This series has focused thus far on the dilemma that occurs when a person begins to suspect that all he or she has been taught about God, and God’s relationship to creation, may not be “true.” So far I’ve been raising the possibility that, for some people, this dilemma can be due to poor religious education. People are regularly encouraged to invest their hopes and dreams in a false view of God – a view that brings comfort so long as life stays mainly on the asphalt.
I’m asserting that this “god” is little more than a golden calf — an “idol” we have crafted with our own hands. Your idols will always get their power from your fear, and they feed on your need for control. Idols promise to take care of you. The God of the Christian tradition does not promise to take care of you, but promises to be with you. This God promises to remain as close as your breath as you muddle through this mess of a creation that was thrown off its axis by the sins of others, and continues to wobble from the weight of your sins.
How do we move beyond this small god, and into relationship with the Living God? To liberally paraphrase Richard Rohr:
There are two paths to transformation – prayer and suffering. And most of us too dumb to choose the path of prayer.
(Richard is too kind to use a word like “dumb.” No one is surprised when I do.)

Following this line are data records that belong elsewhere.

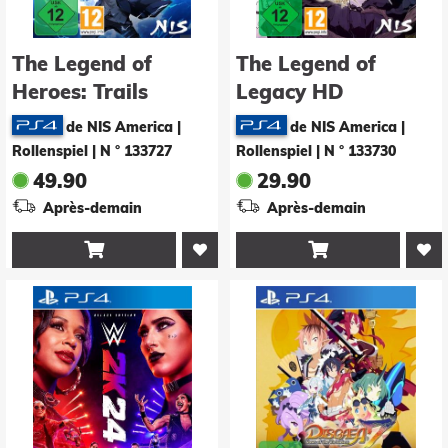
The Legend of
The Legend of
Heroes: Trails
Legacy HD
through Daybreak -
Remastered -
de NIS America |
de NIS America |
Deluxe Edition
Deluxe Edition
Rollenspiel
|
N ° 133727
Rollenspiel
|
N ° 133730
49.90
29.90
Après-demain
Après-demain


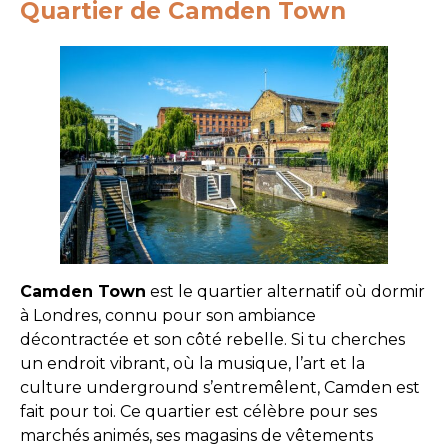
Quartier de Camden Town
Camden Town
est le quartier alternatif où dormir
à Londres, connu pour son ambiance
décontractée et son côté rebelle. Si tu cherches
un endroit vibrant, où la musique, l’art et la
culture underground s’entremêlent, Camden est
fait pour toi. Ce quartier est célèbre pour ses
marchés animés, ses magasins de vêtements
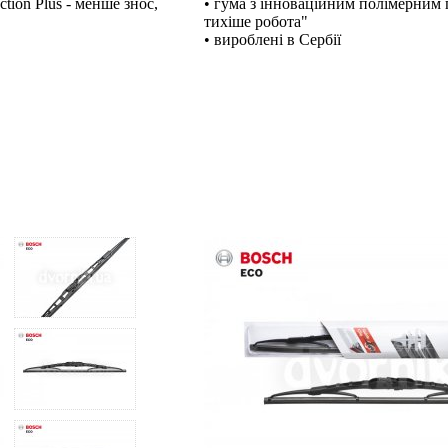
tion Plus - менше знос,
• гума з інноваційним полімерним п
тихіше робота"
• вироблені в Сербії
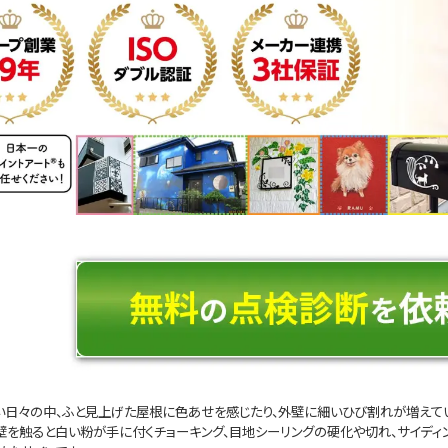
い日々の中、ふと見上げた屋根に色あせを感じたり、外壁に細いひび割れが増えてい
壁を触ると白い粉が手に付くチョーキング、目地シーリングの硬化や切れ、サイディ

I’m a big fan of the NPR program Fresh Air, hosted by Terry Gross. Gross recently interviewed Bart Ehrman, author of Jesus, Interrupted: Revealing the Hidden Contradictions in the Bible. Ehrman’s story is more familiar than Christians would like to admit. He embraced faith as a teenager and became a committed evangelical Christian. His studies at the Moody Bible Institute prompted him to further investigate scripture at Princeton Theological Seminary. These studies led him towards a more “liberal” brand of Christianity. His attempts to wrap his mind around the Christian understanding of suffering eventually led him to embrace agnosticism. Ehrman no longer participates in organized religion.
If you listen to the interview or read the transcript, your first reaction may well be to argue with him. If so, I’d ask you to forgo that exercise and consider the following questions:
- Is there really no place for the Ehrmans of the world within the church?
- Is it inherently impossible to be both an agnostic and a Christian?